Tout d'abord, qui seront les candidates et candidats frontistes ? On présume simplement qu'ils seront mieux formés, donc meilleurs perroquets et perruches dociles. D'où viendront-elles et ils ? D'un peu partout, mais il leur faudra conserver le cinquième de l'électorat de François Fillon qui a voté Marine Le Pen (et moins les 7% de l'électorat de Jean-Luc Mélenchon plus soucieux d'affaiblir Emmanuel Macron que de voir la cheffe de file du souverainisme prétendu antilibéral devenir locataire de l'Élysée). Alors, que leurs penchants les portent vers une sorte de "gauche" ou non, il s'agira de droitiers affirmés ou de perdants.

Le duo Marine Le Pen-Florian Philippot, qui a fait volte-face en s'appuyant sur les MacronLeaks pour redroitiser le positionnement général, aura du mal à revenir en arrière. La base s'est certes élargie, mais avec des déperditions d'élus, qui s'exprimeront sans doute sur les raisons pour lesquelles ils ont démissionné ou changé d'étiquette. L'apport de Debout la France est négligeable : à peine plus d'un tiers de son électorat est resté derrière Nicolas Dupont-Aignan. La direction du FN revient peu à peu aux fondamentaux : homophobie, islamophobie, et entretient d'une peur d'un conflit avec la Russie. Ce que Vladimir Poutine a bien compris. Dirigeant avisé, s'appuyant lui aussi en partie sur une extrême-droite qu'il ne peut pas plus décevoir qu'un Jean-Luc Mélenchon ne peut désespérer une ultragauche plus viscérale que raisonnée, son objectif est d'affaiblir le plus possible la construction européenne.

Cela n'en fait pas un tyran absolu, ni un va-t'en guerre à tout crin. Le groupe Front National (s'il s'en forme un, ce qui n'est pas assuré) va servir à quoi ? À faire de l'obstruction sur des sujets sociétaux (homosexualité, planning familial), à donner des gages de bonne coopération à la Russie ? À réclamer des sapins de Noël dans les édifices publics et des crèches dans les écoles publiques ?

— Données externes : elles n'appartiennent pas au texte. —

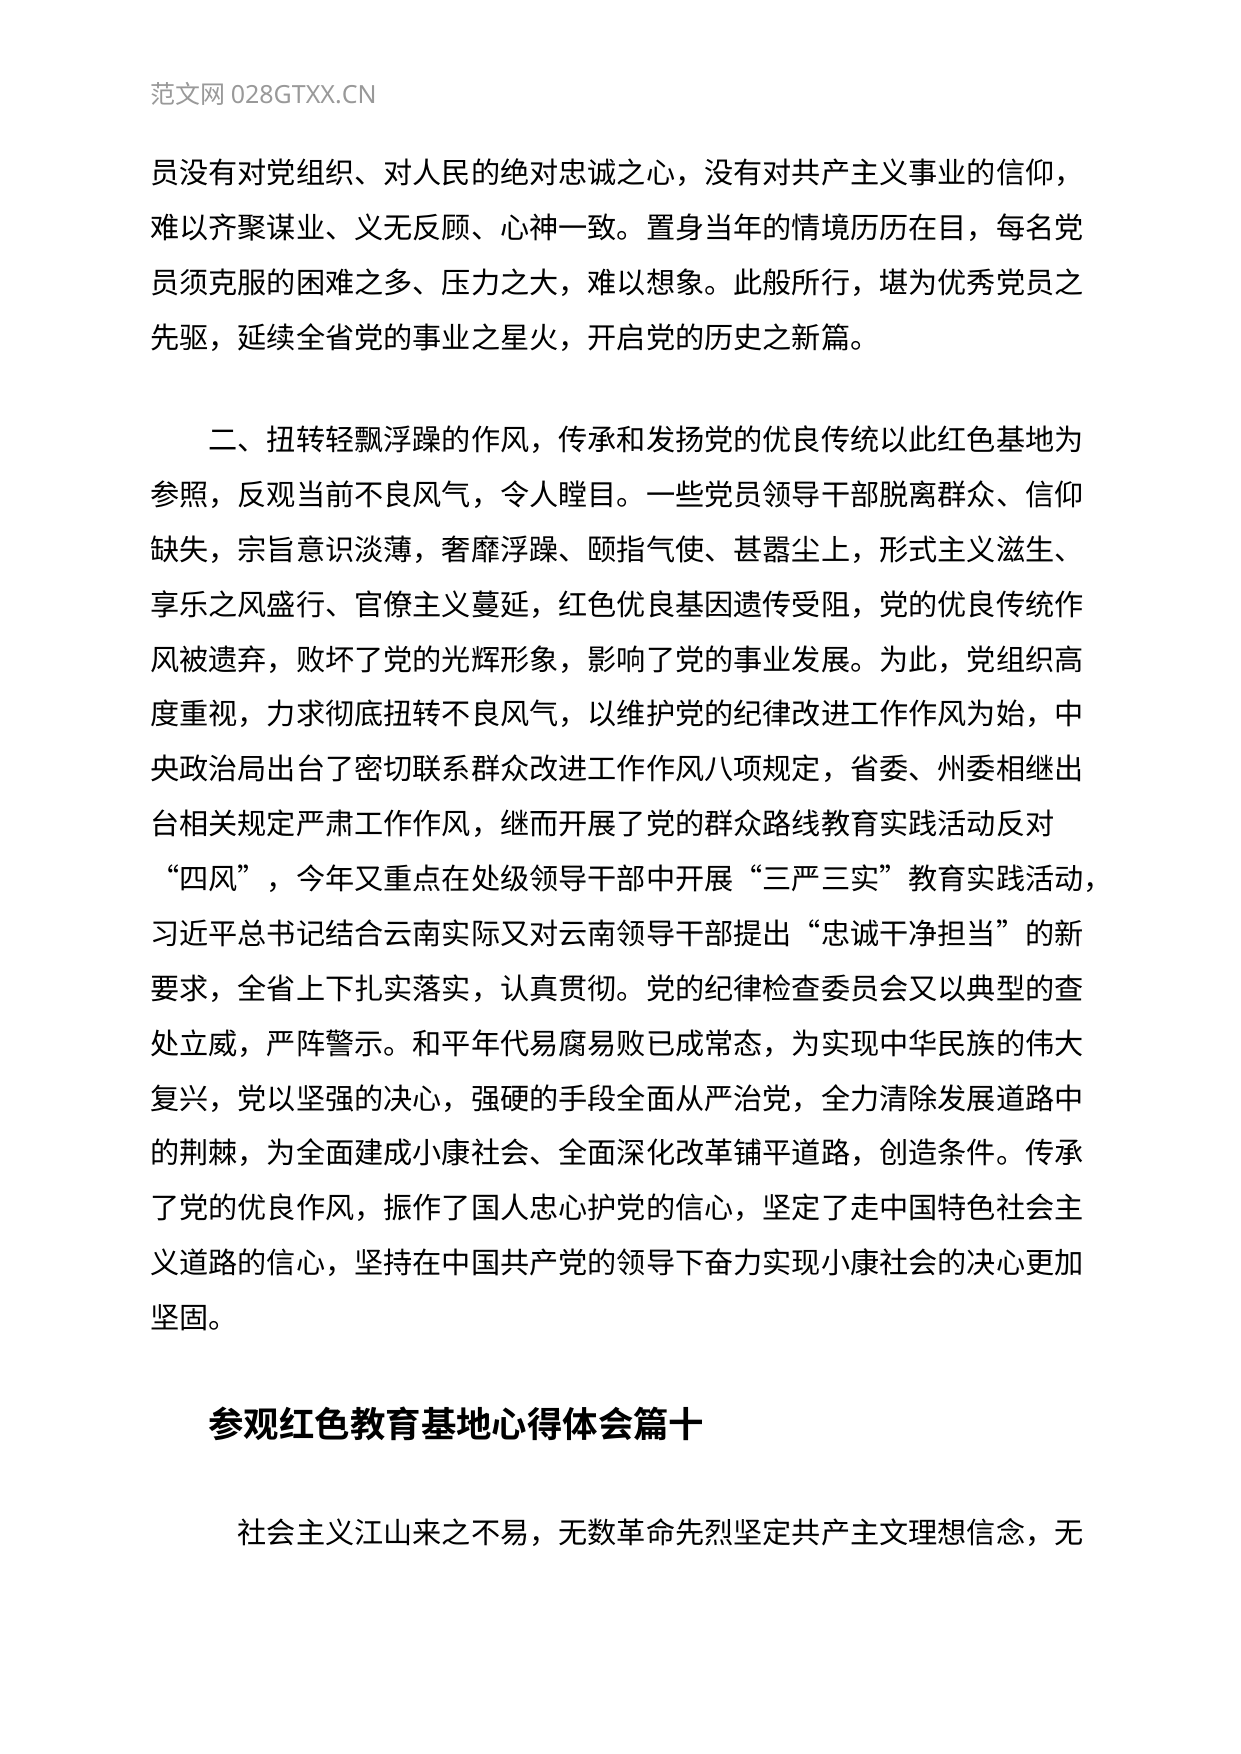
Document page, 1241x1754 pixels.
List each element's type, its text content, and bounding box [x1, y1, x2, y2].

text 二、扭转轻飘浮躁的作风，传承和发扬党的优良传统以此红色基地为参照，反观当前不良风气，令人瞠目。一些党员领导干部脱离群众、信仰缺失，宗旨意识淡薄，奢靡浮躁、颐指气使、甚嚣尘上，形式主义滋生、享乐之风盛行、官僚主义蔓延，红色优良基因遗传受阻，党的优良传统作风被遗弃，败坏了党的光辉形象，影响了党的事业发展。为此，党组织高度重视，力求彻底扭转不良风气，以维护党的纪律改进工作作风为始，中央政治局出台了密切联系群众改进工作作风八项规定，省委、州委相继出台相关规定严肃工作作风，继而开展了党的群众路线教育实践活动反对“四风”，今年又重点在处级领导干部中开展“三严三实”教育实践活动，习近平总书记结合云南实际又对云南领导干部提出“忠诚干净担当”的新要求，全省上下扎实落实，认真贯彻。党的纪律检查委员会又以典型的查处立威，严阵警示。和平年代易腐易败已成常态，为实现中华民族的伟大复兴，党以坚强的决心，强硬的手段全面从严治党，全力清除发展道路中的荆棘，为全面建成小康社会、全面深化改革铺平道路，创造条件。传承了党的优良作风，振作了国人忠心护党的信心，坚定了走中国特色社会主义道路的信心，坚持在中国共产党的领导下奋力实现小康社会的决心更加坚固。 [150, 416, 1090, 1337]
text 参观红色教育基地心得体会篇十 [150, 1397, 1090, 1448]
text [150, 1510, 1090, 1552]
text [150, 150, 1090, 357]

À faire prendre des boules puantes fabriquées pour des éléments de doute devant profiter à l'accusation ? À réclamer l'interdiction aux mineurs des livres et films ridiculisant les cultes ? À tenter d'obtenir qu'un hommage national d'ampleur soit rendu aux harkis ? À soutenir qu'Emmanuel Macon est homosexuel ? Tout cela pour cela ?

Parasites ou constructifs ?

Il ne faut pas pourtant désespérer des futurs élus du FN. Car la confrontation aux réalités est formatrice. Certaines et d'aucuns prendront peut-être leur mandat – si on leur en laisse le loisir – au sérieux. L'électorat saura peut-être les discerner. De même, Christian Estrosi a peut-être évolué. Pourquoi n'en serait-il pas de même pour des députés FN ? Et puis, des Cahuzac, des François Fillon, on en trouve partout et il s'en trouvera immanquablement chez La République en marche : les profiteurs de mandats, hormis à l'extrême-gauche (sauf lorsqu'elle peut accéder à des postes, ce qui s'est vérifié à l'étranger), se répartissent un peu partout. Il ne s'agit plus d'appeler à faire barrage à toute candidature FN, mais d'inciter à discerner entre gens de convictions, même opposées aux siennes propres, sincères et honnêtes.

Ce dans la perspective de divers duels, triangulaires et quadrangulaires. Le seul critère intangible reste la complaisance pour la désinformation et les fausses nouvelles. En clair : qui vous bourre le mou n'est pas digne de vous représenter. Avec le second volet des MacronLeaks ou autre chose. Pour le reste, choisir les moins stupides et les moins moutonniers. Peut-être les moins europhobes et les moins psychorigides. D'où qu'ils proviennent. Et puis, au FN aussi, les interrogations sur la politique de Donald Trump et les conséquences du Brexit sont présentes. De même qu'il n'a pas échappé que le Kremlin soutient le dictateur tchétchène musulman fondamentaliste de façade. Ne désespérons d'aucun de nos concitoyens jusqu'à la preuve de sa vénale pourriture.

Et puis, au fait, comment préjuger de la suite quand "le président Trump a fait part de son souhait de travailler étroitement avec le président élu Macron pour faire face à des défis communs et il a souligné la longue et solide tradition de coopération entre les Etats-Unis et son plus vieil allié, la France." ? Un peu de formation à la realpolitik ne ferait pas de mal : qu'on ne compte pas trop sur le FN pour ce faire... Ni pour être clair sur le Penelopegate et le Riwalgate.